July 27, 2010


I saw this on opening day and have been mulling over my response to it. I've read a large variety of reactions to the movie. Some think it's the best movie ever and several internet-crazy fandoms (are there any other kind?) dedicated to this movie and its characters have sprung up over night. Some feel an overwhelming desire to notify everyone to the movie's mediocrity and document, in detail, their profound personal disappointment. I have difficulty figuring out my own opinion in the face of such conflicting impassioned opinions.

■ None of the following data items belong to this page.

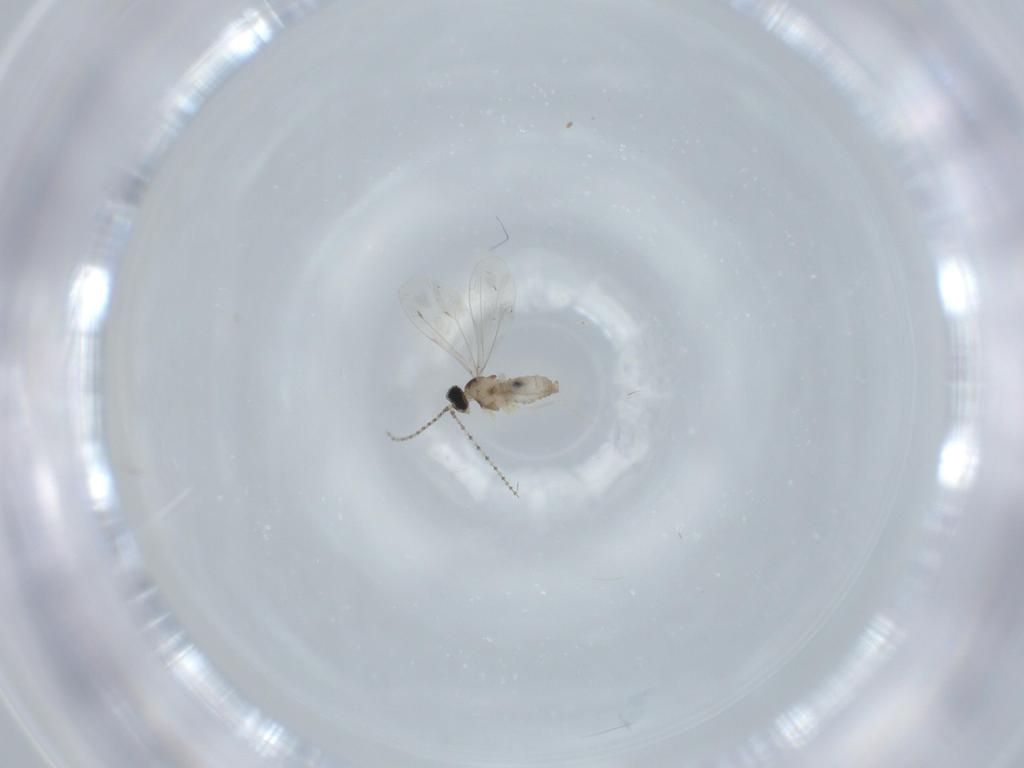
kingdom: Animalia
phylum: Arthropoda
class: Insecta
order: Diptera
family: Cecidomyiidae
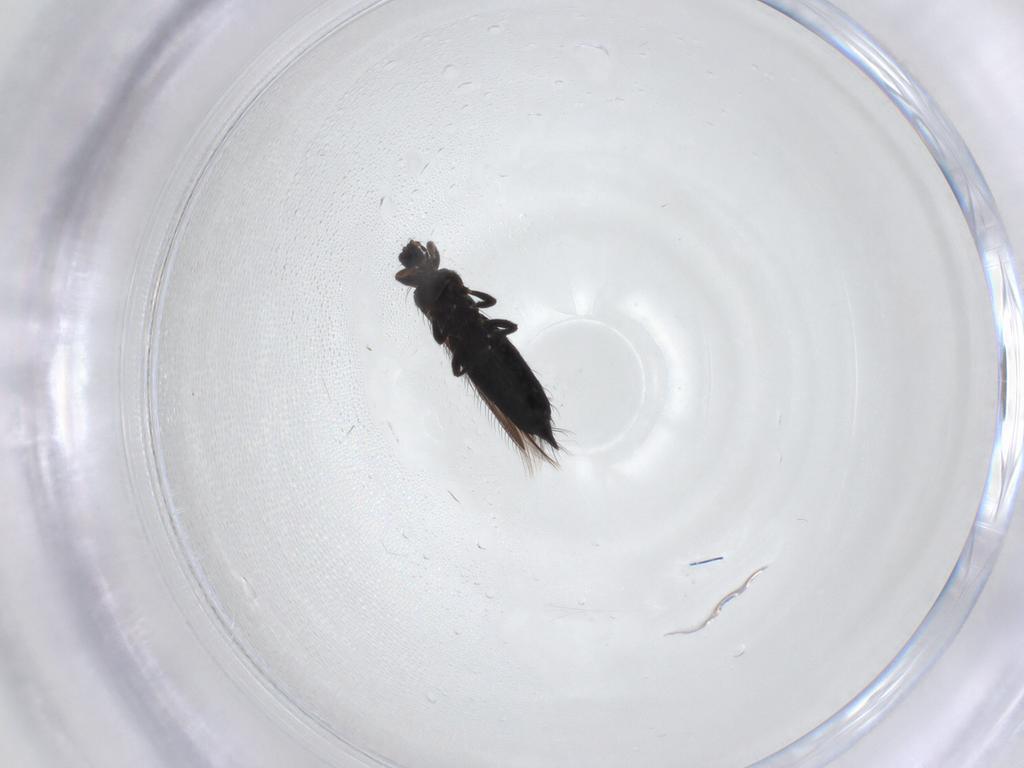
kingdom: Animalia
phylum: Arthropoda
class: Insecta
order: Thysanoptera
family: Thripidae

It's an excellent summer action movie, but even that doesn't quite describe it. Either (1) action movies have become so crappy and lame that when we get a genuinely good action movie, it feels like the best movie ever; or (2) it isn't accurate to describe this as an "action" movie, it's really more of a "thriller." (See, according to my arbitrary movie classification rules, thrillers can be and often are much better than action movies. Action movies = chick flick. Thriller = serious drama.) I'm leaning towards option 1. I think the backlash to the film was that it was advertised as a mind-bending thriller, when really it's a well-made movie with excellent action sequences, an original plot and good acting. Nothing was particularly mind-bending, and very little was emotionally involving.

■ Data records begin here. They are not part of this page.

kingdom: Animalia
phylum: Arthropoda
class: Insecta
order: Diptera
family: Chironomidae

This conclusion doesn't mean I didn't like it. I liked it a lot, actually. And I can recognize that it has that mysterious element that makes a movie, book, or comic book so much more susceptible to fan hysteria. Twilight has it. Harry Potter has it. The Matrix has it. Maybe it's the fantasy element? Thinking about it now, maybe it's the promise an alternate reality existing right in our backyard. All we have to do is fall asleep (or wake up, or get an owl-delivered letter, or make eye-contact with the hot vampire in the cafeteria), and endless possibilities are open to us.

I feel like I'm rambling aimlessly, so here's a list of things I particularly liked, and a few things I didn't. (Warning: Spoilers ahead!)

  • The movie elicits audience participation, it leaves a little room for debate. The ending with top just starting to wobble was great.
  • Joseph Gordon-Levitt and that entire no-gravity fight sequence.
  • I liked the time difference between dream levels.
  • Tom Hardy. Who is he and why has he not been in more movies?
  • This movie is not a remake, prequel, adaptation, or sequel. It's actually a unique story, and an interesting one.
  • The movie expects you to pay attention. It doesn't recap or dumb down. If they've said it once, they're done and moving on.
  • The movie was complex, but not too twisty. No sudden shockers that make you re-evaluate everything you've seen already. I like twists, but in a movie this complex, I appreciated that it was fairly straight-forward. (Though I did spend the entire movie trying to predict how the rug was going to be pulled out from under me. Was Cobb the one really being inceptioned? Was the entire heist an elaborate hoax to steal something from Cobb's mind?)

Didn't like:
  • The snow action scene. Skiing and guns? Meh.
  • The reason for the inception felt kind of weak. I get why Leonardo DiCaprio went through with it, but all of those other people? To prevent an energy monopoly? Lame.
  • The characters were all pretty flat. Even Leo. This is the second movie in a row that he's been grieving a dead wife. Speaking of which, out of the five Chris Nolan movies I've seen, four have the main character grieving over a dead love interest. Memento, The Prestige, The Dark Knight, and now Inception. (Five out of five if you count Bruce Wayne grieving over the loss of his parents, in Batman Begins.) If I were Chris Nolan's wife, I'd be slightly concerned.
  • There were a few logic fails that I haven't been able to reconcile. In dream level 1 (the city in the rain), the fall into the water is enough of a kick, but the van flipping over isn't? Shouldn't Joseph Gordon-Levitt at least wake up at that point? If no gravity in dream level 1 means no gravity in dream level 2 (hotel), then how is there gravity in all the deeper levels? It's not as if there really was no gravity; they were in the airplane the entire time and were just dreaming that there was no gravity. None of these were really enough to take me out of the story, but when I'm discussing it afterward (as this movie demands that you do), I prefer a movie where everything makes sense, no matter how complicated the story.

I always underestimate how incredibly fun a great action movie can be. I really enjoyed watching this movie. I felt the same way leaving the theater after watching the most recent James Bond movies. It was an exhilarating ride that was immensely entertaining. I look forward to seeing it again.


Jilly said...

Also, the trailer music makes for a pretty wicked Harry Potter 7 trailer.

Brokenbyclouds said...

This sums it up pretty well.

I was also pretty underwhelmed by what Nolan considers a dream and there were more logic fails that were dumb but that's all I'd add.

Its a pretty ok film that I'll forget about completely by next month.